I started earning my own money when I was... seven? Eight? I think it was after my mom remarried (my father had died several year previous) and my stepdad believed in giving an allowance and assigning chores. I received $5/week, but I don't recall what I spent it on. Maybe I was older? I know I started babysitting when I was twelve, and that's when I had actual pocket money that I saved up. I remember saving up to buy this crystal bird on a brass hoop for something outrageous like $75. (I still have it!)

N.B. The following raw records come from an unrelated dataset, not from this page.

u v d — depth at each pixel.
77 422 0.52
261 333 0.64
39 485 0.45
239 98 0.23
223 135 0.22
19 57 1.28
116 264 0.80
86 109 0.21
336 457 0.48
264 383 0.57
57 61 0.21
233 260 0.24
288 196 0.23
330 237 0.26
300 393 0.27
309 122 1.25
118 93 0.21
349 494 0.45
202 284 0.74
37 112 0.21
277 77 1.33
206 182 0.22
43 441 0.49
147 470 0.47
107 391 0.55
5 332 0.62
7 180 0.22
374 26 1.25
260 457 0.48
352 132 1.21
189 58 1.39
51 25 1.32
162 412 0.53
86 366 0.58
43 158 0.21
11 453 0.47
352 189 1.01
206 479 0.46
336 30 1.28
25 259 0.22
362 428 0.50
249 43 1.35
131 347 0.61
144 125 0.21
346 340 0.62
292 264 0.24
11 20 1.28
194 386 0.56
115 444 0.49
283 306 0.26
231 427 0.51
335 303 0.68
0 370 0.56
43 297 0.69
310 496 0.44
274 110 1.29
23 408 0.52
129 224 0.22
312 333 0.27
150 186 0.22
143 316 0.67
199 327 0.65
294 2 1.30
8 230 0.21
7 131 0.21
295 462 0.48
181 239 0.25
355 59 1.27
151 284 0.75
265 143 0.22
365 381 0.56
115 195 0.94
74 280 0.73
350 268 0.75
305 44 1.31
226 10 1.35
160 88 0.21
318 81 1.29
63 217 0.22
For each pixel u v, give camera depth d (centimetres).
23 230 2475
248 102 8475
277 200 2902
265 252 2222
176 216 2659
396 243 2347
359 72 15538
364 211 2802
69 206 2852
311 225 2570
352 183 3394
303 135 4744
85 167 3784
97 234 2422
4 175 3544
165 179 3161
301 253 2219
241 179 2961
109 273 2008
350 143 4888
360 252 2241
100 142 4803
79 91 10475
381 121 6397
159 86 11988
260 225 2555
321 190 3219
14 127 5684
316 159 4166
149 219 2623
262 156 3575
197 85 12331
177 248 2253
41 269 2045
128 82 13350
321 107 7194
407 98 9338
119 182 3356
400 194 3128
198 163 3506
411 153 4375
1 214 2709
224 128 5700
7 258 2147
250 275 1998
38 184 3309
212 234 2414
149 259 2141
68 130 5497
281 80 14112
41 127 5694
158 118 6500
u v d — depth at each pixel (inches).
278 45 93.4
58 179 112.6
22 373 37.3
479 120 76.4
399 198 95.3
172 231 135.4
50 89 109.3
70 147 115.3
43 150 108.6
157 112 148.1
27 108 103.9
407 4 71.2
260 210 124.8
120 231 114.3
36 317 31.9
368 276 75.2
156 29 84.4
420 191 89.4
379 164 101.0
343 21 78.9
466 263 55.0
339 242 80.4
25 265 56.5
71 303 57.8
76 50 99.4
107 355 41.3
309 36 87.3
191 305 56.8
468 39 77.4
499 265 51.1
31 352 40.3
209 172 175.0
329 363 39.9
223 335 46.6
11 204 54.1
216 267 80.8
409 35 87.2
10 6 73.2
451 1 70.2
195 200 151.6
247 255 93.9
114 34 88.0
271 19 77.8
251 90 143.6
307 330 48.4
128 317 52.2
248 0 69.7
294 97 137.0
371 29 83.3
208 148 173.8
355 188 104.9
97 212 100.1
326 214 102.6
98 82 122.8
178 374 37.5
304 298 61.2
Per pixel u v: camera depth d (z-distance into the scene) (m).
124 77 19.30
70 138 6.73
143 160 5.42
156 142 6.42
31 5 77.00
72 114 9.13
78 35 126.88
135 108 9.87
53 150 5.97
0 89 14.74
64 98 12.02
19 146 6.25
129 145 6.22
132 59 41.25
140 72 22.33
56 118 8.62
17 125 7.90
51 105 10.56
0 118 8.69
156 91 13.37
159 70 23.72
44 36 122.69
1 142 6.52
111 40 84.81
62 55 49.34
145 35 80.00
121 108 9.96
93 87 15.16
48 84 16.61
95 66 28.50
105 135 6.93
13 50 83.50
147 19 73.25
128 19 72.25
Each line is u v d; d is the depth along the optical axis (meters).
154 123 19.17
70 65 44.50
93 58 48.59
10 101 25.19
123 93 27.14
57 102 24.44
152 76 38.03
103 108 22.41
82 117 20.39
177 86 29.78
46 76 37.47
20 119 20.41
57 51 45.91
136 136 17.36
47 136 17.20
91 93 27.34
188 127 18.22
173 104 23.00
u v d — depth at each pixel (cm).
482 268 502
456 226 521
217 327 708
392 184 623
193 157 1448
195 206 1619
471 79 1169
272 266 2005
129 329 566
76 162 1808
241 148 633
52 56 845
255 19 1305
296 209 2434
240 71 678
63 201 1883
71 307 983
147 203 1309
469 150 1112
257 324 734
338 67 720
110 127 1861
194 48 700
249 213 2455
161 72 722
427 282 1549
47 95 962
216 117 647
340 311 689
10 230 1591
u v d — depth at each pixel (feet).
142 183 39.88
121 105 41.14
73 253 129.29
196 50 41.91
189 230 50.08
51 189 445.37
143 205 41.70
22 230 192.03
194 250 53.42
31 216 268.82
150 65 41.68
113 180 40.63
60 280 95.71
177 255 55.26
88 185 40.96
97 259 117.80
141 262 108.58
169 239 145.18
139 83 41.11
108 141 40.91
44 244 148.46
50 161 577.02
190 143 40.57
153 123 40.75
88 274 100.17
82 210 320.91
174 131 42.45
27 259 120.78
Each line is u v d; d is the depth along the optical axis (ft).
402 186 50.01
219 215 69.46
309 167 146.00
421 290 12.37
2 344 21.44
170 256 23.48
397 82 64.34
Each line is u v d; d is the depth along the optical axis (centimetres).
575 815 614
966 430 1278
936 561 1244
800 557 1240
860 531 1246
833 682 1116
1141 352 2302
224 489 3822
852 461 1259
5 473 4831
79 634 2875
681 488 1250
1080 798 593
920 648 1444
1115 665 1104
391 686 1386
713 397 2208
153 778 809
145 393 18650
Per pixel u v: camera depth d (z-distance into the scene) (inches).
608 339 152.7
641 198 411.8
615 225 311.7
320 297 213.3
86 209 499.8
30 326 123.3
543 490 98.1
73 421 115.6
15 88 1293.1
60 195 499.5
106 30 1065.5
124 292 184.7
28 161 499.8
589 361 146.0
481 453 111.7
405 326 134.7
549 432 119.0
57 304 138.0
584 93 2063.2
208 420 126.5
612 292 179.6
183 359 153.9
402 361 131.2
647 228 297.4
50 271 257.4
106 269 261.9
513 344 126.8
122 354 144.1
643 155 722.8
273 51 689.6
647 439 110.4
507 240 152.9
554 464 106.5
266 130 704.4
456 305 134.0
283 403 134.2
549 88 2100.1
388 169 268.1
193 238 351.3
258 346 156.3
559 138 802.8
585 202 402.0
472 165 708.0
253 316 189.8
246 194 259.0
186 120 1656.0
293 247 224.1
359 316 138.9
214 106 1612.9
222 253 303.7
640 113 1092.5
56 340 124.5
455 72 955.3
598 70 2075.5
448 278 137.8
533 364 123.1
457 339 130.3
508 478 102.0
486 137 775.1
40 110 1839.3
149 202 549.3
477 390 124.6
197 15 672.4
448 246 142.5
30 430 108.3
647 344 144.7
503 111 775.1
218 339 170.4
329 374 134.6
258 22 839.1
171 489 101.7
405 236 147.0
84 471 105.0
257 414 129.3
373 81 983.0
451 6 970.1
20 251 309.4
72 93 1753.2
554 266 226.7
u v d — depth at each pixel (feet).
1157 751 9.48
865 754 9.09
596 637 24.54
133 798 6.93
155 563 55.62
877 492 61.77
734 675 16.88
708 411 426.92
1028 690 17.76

And I have a very clear memory of buying Anne McCaffrey's DRAGONFLIGHT. The book was first published in 1968, but I definitely bought this edition. (That pic is an actual scan of the book, which I also still have.) That edition came out in 1979, according to Goodreads, which would have meant I was likely twelve. I do know I spotted it on the mass-market paperback display at mall bookstore - probably a B.Dalton - and feeling that rush of sheer astonishment and joy.

See, I'd read DRAGONSONG in my elementary school library when I was ten, and loved loved loved it. I had no idea that there might be *other* books by the same author, and in the same world! Back then the world of books and series was much more opaque. Whatever was on the bookstore or library shelf was all that existed, so far as readers knew. There really wasn't much of a way to find out more. You could ask booksellers and librarians, but they only had limited means to look stuff up.

Amazing how that's changed.

Anyway, reader, I bought the book. For $1.95 - a substantial dent in my weekly allowance, but I paid it gladly. And I bought the sequels. And related books. I cheerfully spent most of my allowance on books, then threw myself into babysitting with enthusiasm so I could continue to afford the habit.

A habit that continues to this day. I very much believe in buying books. I figure what goes around comes around, and if I want people to buy my books, I should buy their books. It's always entertaining when tax time rolls around and I add it all up. I spend easily a couple of thousand dollars each year on books.

Money well spent. My twelve year old self would approve.